BEGIN Input

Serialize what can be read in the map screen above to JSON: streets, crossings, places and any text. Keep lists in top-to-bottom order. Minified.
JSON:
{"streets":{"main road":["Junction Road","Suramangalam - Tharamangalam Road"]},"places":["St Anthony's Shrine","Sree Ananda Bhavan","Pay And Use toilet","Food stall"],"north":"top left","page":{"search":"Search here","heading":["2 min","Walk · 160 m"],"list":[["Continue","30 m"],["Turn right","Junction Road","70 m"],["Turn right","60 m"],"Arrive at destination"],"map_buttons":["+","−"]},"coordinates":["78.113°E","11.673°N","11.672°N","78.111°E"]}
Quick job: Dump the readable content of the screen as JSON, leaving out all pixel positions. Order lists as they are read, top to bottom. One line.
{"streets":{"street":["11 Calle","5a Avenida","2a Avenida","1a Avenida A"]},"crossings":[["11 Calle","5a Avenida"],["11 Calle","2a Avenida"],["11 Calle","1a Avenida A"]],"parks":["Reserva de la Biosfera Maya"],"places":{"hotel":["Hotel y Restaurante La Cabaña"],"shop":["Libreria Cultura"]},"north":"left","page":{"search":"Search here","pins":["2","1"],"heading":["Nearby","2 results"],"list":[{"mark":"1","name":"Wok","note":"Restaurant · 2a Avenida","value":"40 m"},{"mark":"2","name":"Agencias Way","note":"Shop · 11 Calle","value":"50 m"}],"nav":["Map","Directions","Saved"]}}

END Input

What you have to do |
Nothing but the lines from the one containing "Quick job: Dump" to the end of the entries belongs in the answer, and each must match exactly.

Output for this exercise |
Quick job: Dump the readable content of the screen as JSON, leaving out all pixel positions. Order lists as they are read, top to bottom. One line.
{"streets":{"street":["11 Calle","5a Avenida","2a Avenida","1a Avenida A"]},"crossings":[["11 Calle","5a Avenida"],["11 Calle","2a Avenida"],["11 Calle","1a Avenida A"]],"parks":["Reserva de la Biosfera Maya"],"places":{"hotel":["Hotel y Restaurante La Cabaña"],"shop":["Libreria Cultura"]},"north":"left","page":{"search":"Search here","pins":["2","1"],"heading":["Nearby","2 results"],"list":[{"mark":"1","name":"Wok","note":"Restaurant · 2a Avenida","value":"40 m"},{"mark":"2","name":"Agencias Way","note":"Shop · 11 Calle","value":"50 m"}],"nav":["Map","Directions","Saved"]}}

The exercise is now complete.